Records for the exercise:
----

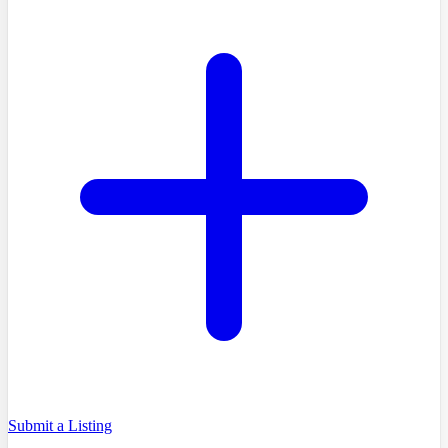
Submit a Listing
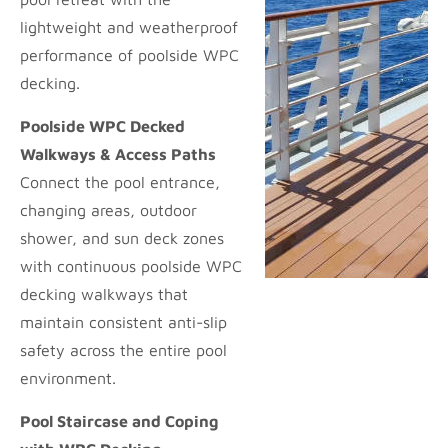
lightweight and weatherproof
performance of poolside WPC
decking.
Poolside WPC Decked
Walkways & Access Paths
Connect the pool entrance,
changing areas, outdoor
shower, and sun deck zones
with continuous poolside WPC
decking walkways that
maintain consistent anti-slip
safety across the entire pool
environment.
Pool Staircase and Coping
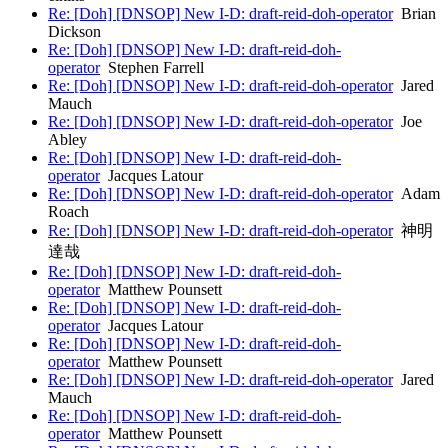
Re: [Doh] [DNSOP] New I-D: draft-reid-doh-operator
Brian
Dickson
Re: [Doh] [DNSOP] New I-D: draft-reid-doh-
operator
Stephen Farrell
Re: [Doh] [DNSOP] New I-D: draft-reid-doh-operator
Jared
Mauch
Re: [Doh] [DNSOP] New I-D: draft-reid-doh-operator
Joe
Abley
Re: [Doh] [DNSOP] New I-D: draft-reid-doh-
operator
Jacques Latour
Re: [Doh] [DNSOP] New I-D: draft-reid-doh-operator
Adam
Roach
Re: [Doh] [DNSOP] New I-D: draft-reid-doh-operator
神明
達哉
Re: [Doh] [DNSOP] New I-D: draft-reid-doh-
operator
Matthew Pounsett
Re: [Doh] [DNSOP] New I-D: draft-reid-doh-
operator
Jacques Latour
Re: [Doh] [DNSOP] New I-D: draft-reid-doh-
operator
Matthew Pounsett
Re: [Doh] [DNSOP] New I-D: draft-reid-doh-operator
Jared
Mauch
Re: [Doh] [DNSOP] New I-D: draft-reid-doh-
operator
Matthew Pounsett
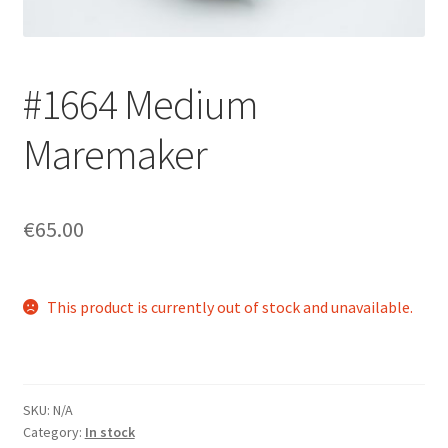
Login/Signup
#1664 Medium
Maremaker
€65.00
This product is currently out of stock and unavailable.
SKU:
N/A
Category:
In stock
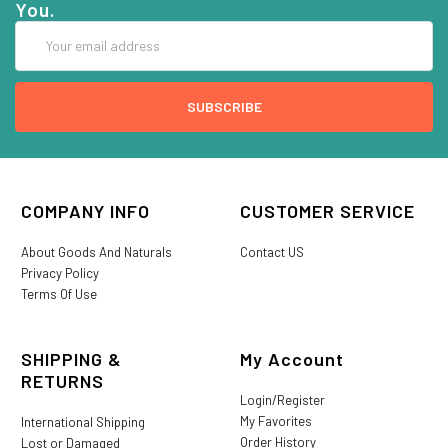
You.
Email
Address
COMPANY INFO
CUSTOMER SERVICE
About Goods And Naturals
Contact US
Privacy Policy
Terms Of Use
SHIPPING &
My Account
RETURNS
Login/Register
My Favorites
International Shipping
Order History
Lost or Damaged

----

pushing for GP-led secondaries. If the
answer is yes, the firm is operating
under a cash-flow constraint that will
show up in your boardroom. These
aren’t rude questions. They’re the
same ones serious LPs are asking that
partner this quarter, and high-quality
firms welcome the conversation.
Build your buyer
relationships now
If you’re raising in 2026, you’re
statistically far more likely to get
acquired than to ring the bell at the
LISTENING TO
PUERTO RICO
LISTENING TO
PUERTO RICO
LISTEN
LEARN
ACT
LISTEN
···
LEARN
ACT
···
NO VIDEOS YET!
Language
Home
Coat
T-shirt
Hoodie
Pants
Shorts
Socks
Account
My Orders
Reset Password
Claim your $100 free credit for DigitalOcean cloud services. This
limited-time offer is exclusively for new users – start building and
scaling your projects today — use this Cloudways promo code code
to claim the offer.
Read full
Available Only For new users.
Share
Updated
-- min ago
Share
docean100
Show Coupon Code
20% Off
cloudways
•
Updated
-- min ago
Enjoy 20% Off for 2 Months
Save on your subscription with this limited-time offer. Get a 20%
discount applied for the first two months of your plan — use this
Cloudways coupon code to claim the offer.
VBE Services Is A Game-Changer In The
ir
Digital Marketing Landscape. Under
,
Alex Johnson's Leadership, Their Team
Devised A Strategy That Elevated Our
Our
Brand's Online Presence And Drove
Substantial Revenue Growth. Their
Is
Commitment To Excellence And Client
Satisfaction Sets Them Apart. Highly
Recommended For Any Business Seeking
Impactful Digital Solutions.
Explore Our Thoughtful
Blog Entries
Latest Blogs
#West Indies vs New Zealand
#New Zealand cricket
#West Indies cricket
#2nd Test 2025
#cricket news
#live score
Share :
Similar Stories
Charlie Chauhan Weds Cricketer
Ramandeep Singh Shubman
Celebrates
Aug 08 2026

----

Task description: Going through the material, how many lines contain the word "time"? Please give only the number.

Solved exercise: 2